Complementary Law N. 140/2011 (LC N. 140/2011) was a milestone in the Brazilian legal framework, as it provided for the cooperation of federative agencies in the administrative actions related to the constitutional provision of environmental protection. One of the big highlights of LC N.140/2011 was the definition of criteria for cooperation between federative agencies, especially in the environmental licensing.

The LC N. 140/2011 empowers the municipal authority to license local environmental impact activities as to be defined by the States Environmental Councils plus activities located in protected areas established by the municipality (except for Area of Environmental Protection).

The State agencies are empowered to license activities performed within protected areas as established by the State (except for Area of Environmental Protection). Moreover, the state environmental licensing is residual, in other words, the states agencies have authority to license the activities that fall not within the competence neither of the Union nor of the municipality.

The Union is entitled under LC N. 140/2011, article 7 (XIV) (h) stresses that the federal agency (IBAMA) has authority to license activities under the "typology established by the Executive Branch". This regulation of such typology was delayed by far more than three years, by the Federal Decree N. 8,437, published on April 23, 2015.

The Federal Decree No. 8,437/2015 established a significant centralization of federal environmental licensing, especially considering that many activities that were licensed by state agencies will be now licensed by the federal agency. It was established that roads, railways and federal waterways will be licensed by IBAMA, as well as the generation systems and electric power transmission (hydroelectric plants with an installed capacity equal or less than three hundred megawatt, thermal power plants with installed capacity equal or less than three hundred megawatt, and wind power plants, in the case of projects and offshore activities and land-sea transition zone).

In a preliminary analysis, it seems that the criteria used to fix the rules of competence (the breadth of the environmental impact) was turned down in favor of property rights the criteria. However, it is early to reach a final conclusion on the matter.

Additionally, IBAMA has authority to license organized ports with port facilities, which move loads in a volume exceeding 450,000 TEU / year or 15 million tons / year; the private use terminals and port facilities, which move loads in a volume exceeding 450,000 TEU / year or 15 million ton / year. The criteria adopted is the extent of activities plus the Union vested rights as a concessionaire or authorizing party.

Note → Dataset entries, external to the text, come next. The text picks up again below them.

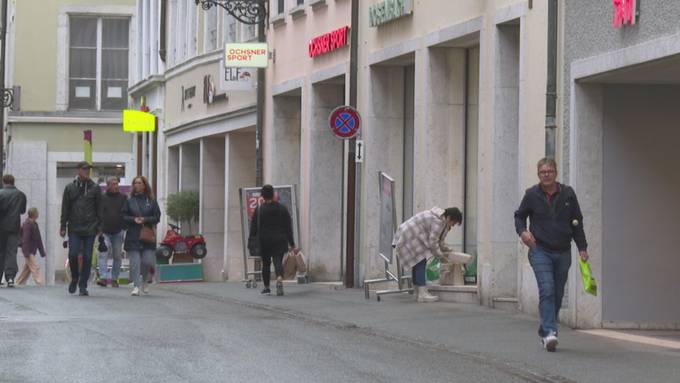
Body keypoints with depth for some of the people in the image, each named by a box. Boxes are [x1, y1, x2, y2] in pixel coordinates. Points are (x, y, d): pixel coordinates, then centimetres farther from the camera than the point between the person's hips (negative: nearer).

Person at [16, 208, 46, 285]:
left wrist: (42, 251, 20)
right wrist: (27, 253, -25)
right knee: (35, 267, -14)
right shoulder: (27, 224, -16)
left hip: (32, 251, 10)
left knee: (27, 269, 14)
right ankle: (39, 284, -19)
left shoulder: (34, 224, 13)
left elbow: (38, 239, 19)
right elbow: (25, 239, -21)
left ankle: (19, 283, 22)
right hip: (28, 251, -10)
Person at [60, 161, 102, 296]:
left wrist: (99, 226, 2)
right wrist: (63, 226, 4)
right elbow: (65, 208, 9)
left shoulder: (95, 188, 6)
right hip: (74, 228, 0)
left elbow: (99, 209, 9)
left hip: (90, 229, 0)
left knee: (87, 257, -1)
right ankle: (74, 278, 16)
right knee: (73, 254, -9)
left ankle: (83, 286, 8)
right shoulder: (70, 188, 7)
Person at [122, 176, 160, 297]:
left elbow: (157, 217, 3)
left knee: (147, 261, -3)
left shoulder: (151, 201, 7)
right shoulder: (129, 201, 7)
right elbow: (124, 216, 5)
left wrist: (145, 219, -13)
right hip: (133, 236, 0)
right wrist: (134, 219, -13)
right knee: (135, 262, -7)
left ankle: (144, 281, 24)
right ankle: (136, 286, -4)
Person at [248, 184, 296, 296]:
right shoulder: (282, 209, 3)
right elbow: (288, 228, 5)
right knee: (278, 261, -3)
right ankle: (279, 280, -31)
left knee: (266, 263, 11)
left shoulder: (258, 210, -2)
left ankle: (266, 288, 15)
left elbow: (253, 228, -2)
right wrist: (292, 245, 9)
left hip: (264, 241, 0)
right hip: (279, 241, 0)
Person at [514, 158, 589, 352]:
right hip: (540, 250, -3)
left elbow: (577, 223, 12)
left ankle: (544, 331, 24)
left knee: (558, 294, 7)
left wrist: (582, 247, 6)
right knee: (547, 290, -17)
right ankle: (550, 333, -23)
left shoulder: (567, 194, 5)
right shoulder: (532, 195, 0)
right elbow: (519, 216, 13)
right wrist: (522, 231, -8)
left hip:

Regarding the Oil & Gas industry, IBAMA is entitled to license the exploration activities, as follows:

  1. exploration and evaluation of deposits, including the seismic acquisition activities, piston core, well drilling and long-term testing when performed in the marine environment and land-sea transition zone (offshore);
  2. production, including drilling activities of wells, implementation of production and distribution systems, when performed in the marine environment and land-sea transition zone (offshore); and
  3. production, when made from unconventional resource of oil and natural gas in the marine environment and land-sea transition zone (offshore) or land (onshore), including drilling activities of wells, hydraulic fracturing and implementation of production and distribution systems.

It is noteworthy that the environmental licensing and authorization proceedings of activities and projects listed in the typology that were started on a prior date to the publication of the Decree will have their proceedings held before the originated agency until the end of the validity of the operating license. However, its renewal will be up to the federal agency. It is possible to predict complex issues regarding the application of the transitional rule, since the certification of compliance with conditions of the environmental license, it is always a difficult matter.

If the request for operating license renewal has been filed before the originated environmental agency on a prior date to the publication of the Decree, the renewal will be up to that agency. However, the later applications for renewal will be made before the federal environmental agency.

It is feasible to conclude that the Decree N. 8,437/2015 substantially preempts the authority of states agencies related to the environmental licensing proceedings of several activities. It is worth noting that IBAMA got more powers but was not provided with neither an equivalent increase of budget nor of structure. So it is quite likely that environmental licensing before IBAMA will slow down, as a means to avert undesirable delays there is the possibility of inter federative agreements in order to delegate the licensing of certain activities and projects. The point is that this can be considered an alternative more political than legal.